The Archbishop of Mosul has insisted Christianity in Iraq "will not and will never die", as he spoke to Euronews about the difficulties the religious minority in the country are facing.
After the defeat of so-called Islamic State (ISIS) in Mosul dozens of Iraqi Christian families — who fled their country amid the violence a few years ago — are returning.
But not to their destroyed homes in Mosul.
Najib Mikhael Moussa, who was appointed Archbishop of Mosul by Pope Francis last year, said there is an international responsibility to protect minorities in the region.
Moussa has spent years preserving Iraq's Christian heritage and escaped to Iraqi Kurdistan with many priceless manuscripts as ISIS militants swept the north of the country.
In Lyon, Najib Mikhael Moussa met with Euronews, where he expounded the importance of peace and understanding between different faiths and cultures.
“There is an international responsibility to save those minorities, and protect them from being persecuted," he said.
"You can worship a stone (whatever you believe in), but you mustn't kill me with it (do anybody worship as he pleases). How it comes to mind that a child who is seven years old, accuses his colleague of being an infidel? How does this child know about infidelity?”
He spoke about the reality of Mosul and the fate of Christians of Iraq — about how the majority who fled the violence are not returning.

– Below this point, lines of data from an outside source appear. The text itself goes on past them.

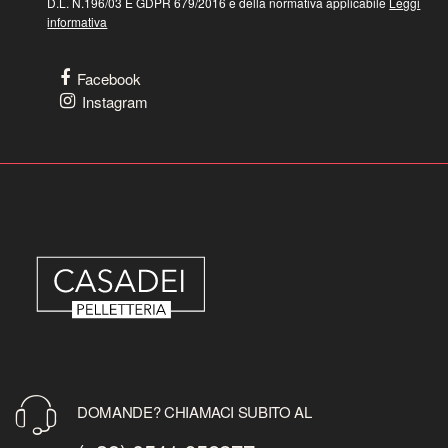
D.L. N.196/03 E GDPR 679/2016 e della normativa applicabile
Leggi
informativa
Facebook
Instagram
DOMANDE? CHIAMACI SUBITO AL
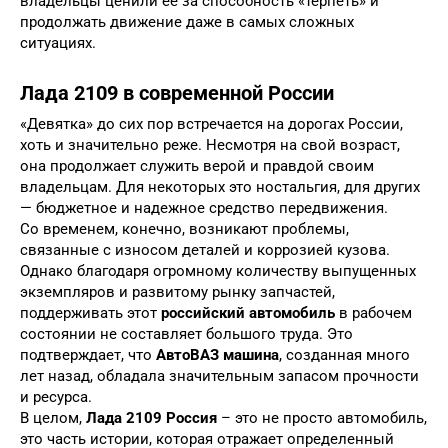
владельцы ценили ее за способность «терпеть» и
продолжать движение даже в самых сложных
ситуациях.
Лада 2109 в современной России
«Девятка» до сих пор встречается на дорогах России,
хоть и значительно реже. Несмотря на свой возраст,
она продолжает служить верой и правдой своим
владельцам. Для некоторых это ностальгия, для других
— бюджетное и надежное средство передвижения.
Со временем, конечно, возникают проблемы,
связанные с износом деталей и коррозией кузова.
Однако благодаря огромному количеству выпущенных
экземпляров и развитому рынку запчастей,
поддерживать этот
российский автомобиль
в рабочем
состоянии не составляет большого труда. Это
подтверждает, что
АвтоВАЗ машина
, созданная много
лет назад, обладала значительным запасом прочности
и ресурса.
В целом,
Лада 2109 Россия
– это не просто автомобиль,
это часть истории, которая отражает определенный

“There is only 10% returning from abroad or intending to return, they say: 'We will return if there is security and opportunity for work, but the situation seems to fall short with their expectations'.”
“More than 30% migrate to Europe and Australia, but few of them are returning”.
“Most Christians in Iraq live in the Nineveh plain, in Baghdad and Kurdistan, there are only 30 Christian families who returned to Mosul”.